• [MATERIAL TO PROCESS]:

◇ ◇ ◇

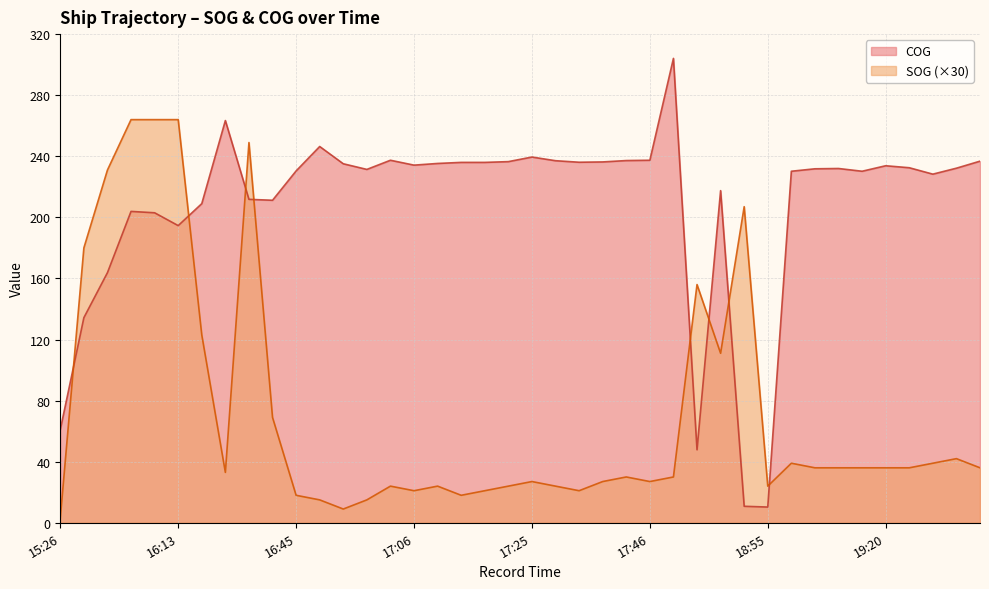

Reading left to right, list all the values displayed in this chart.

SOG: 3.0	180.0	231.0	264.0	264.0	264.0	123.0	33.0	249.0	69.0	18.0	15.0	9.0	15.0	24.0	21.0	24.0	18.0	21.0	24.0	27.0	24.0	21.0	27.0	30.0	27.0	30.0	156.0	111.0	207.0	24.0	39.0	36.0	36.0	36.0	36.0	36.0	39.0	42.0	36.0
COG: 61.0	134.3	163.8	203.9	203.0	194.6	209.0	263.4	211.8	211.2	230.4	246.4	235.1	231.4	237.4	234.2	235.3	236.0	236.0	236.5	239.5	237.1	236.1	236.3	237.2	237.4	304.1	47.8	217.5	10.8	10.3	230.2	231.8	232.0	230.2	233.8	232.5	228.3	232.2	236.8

◇ ◇ ◇

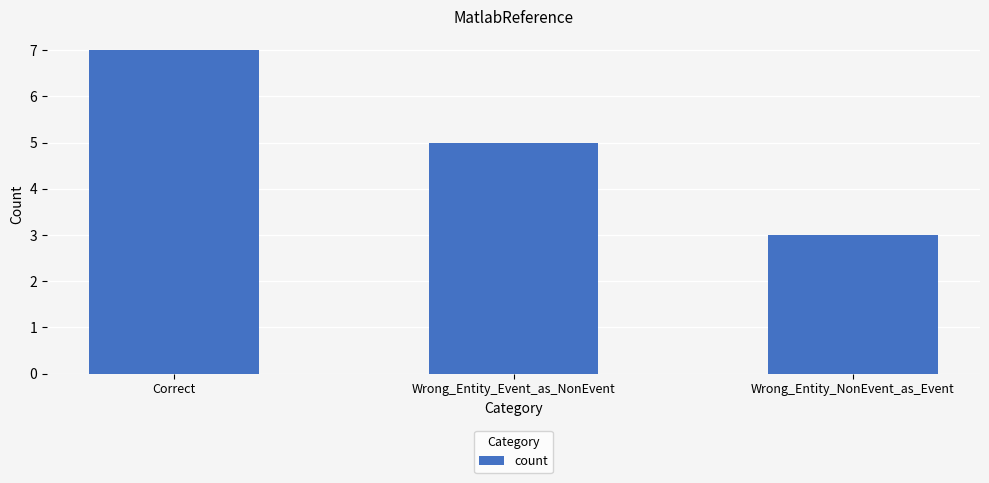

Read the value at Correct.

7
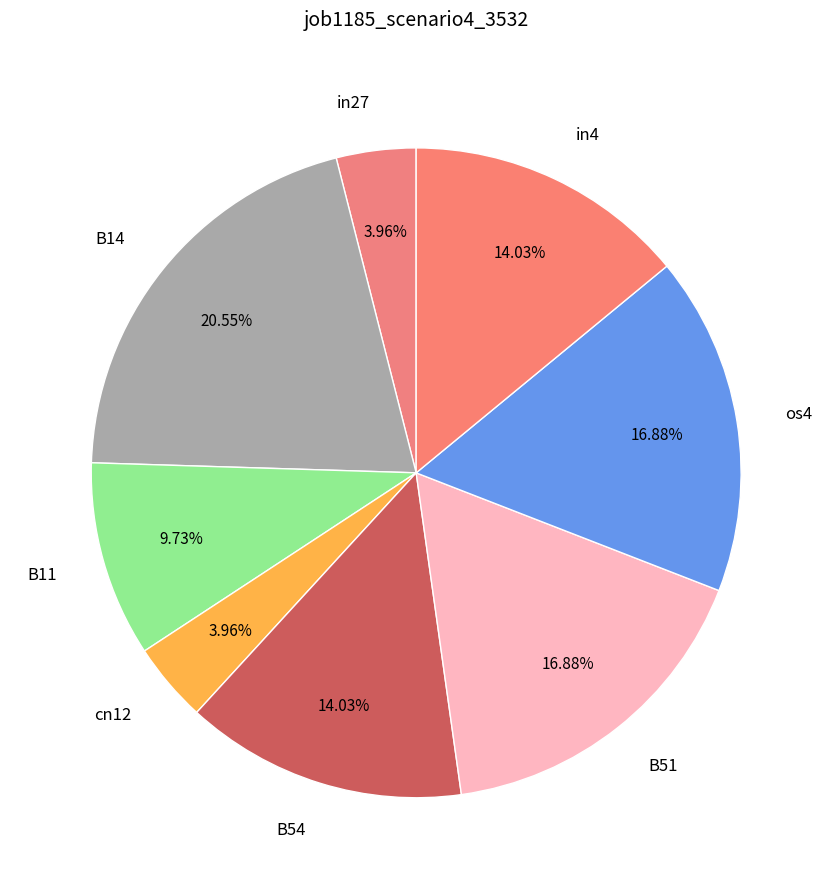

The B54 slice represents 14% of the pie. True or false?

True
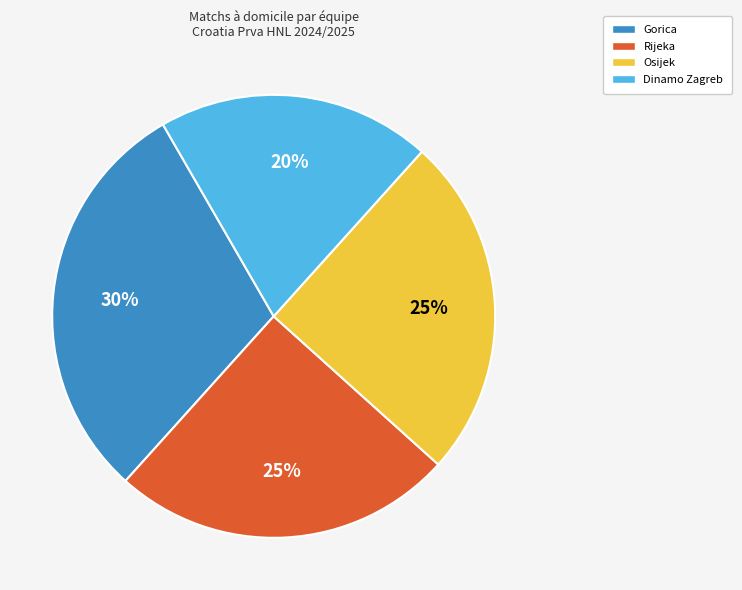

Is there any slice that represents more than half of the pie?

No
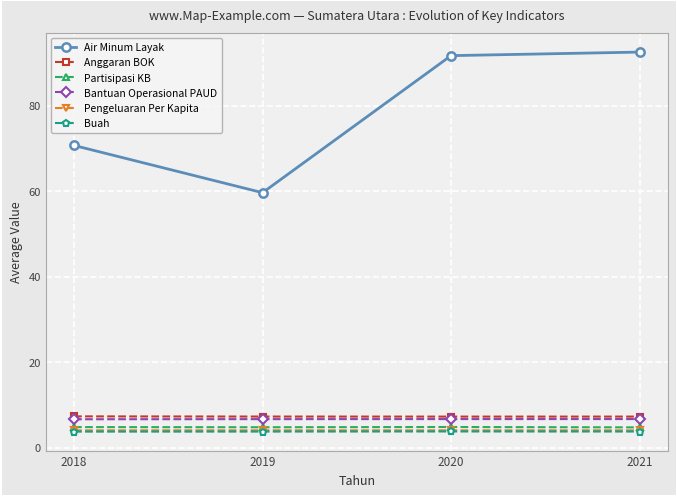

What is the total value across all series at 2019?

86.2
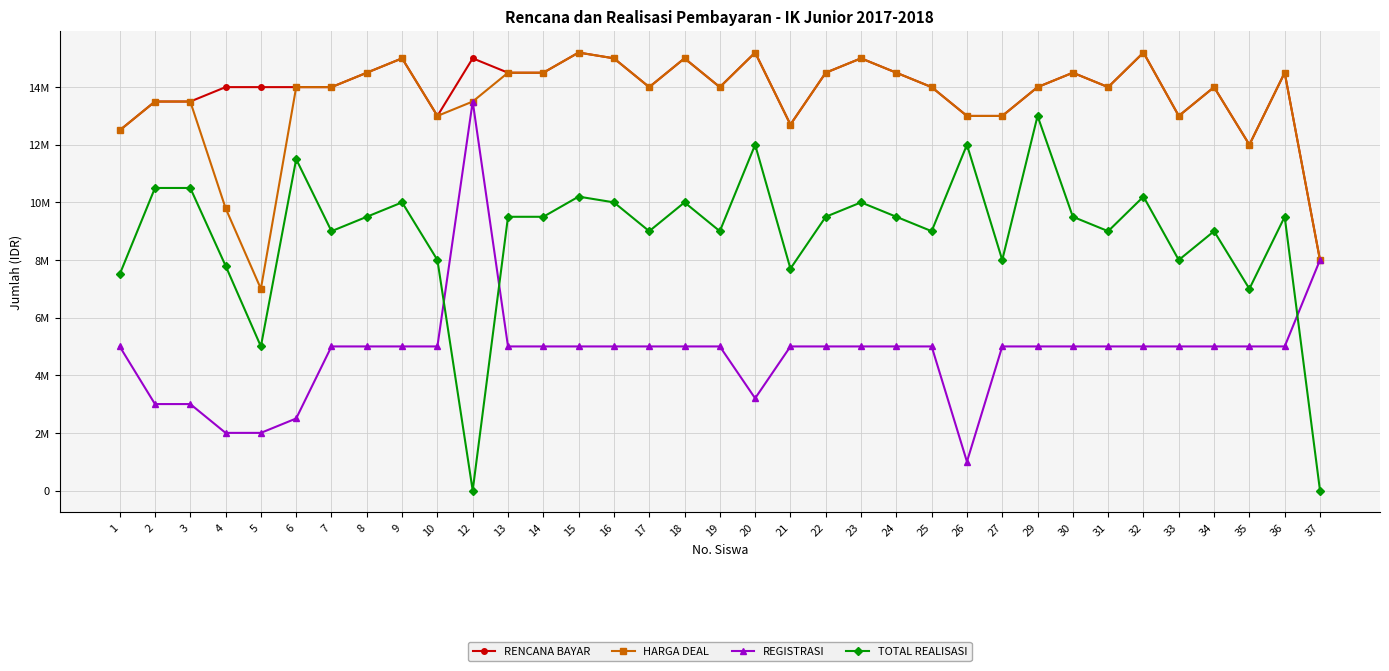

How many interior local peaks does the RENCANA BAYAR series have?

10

◇ ◇ ◇

• [DIRECTIVE]: List every line of the data above that contains the string "represents", treating uppercase and lowercase letters as distinct.

• [RESULT OF THE TASK]:
The B54 slice represents 14% of the pie. True or false?
Is there any slice that represents more than half of the pie?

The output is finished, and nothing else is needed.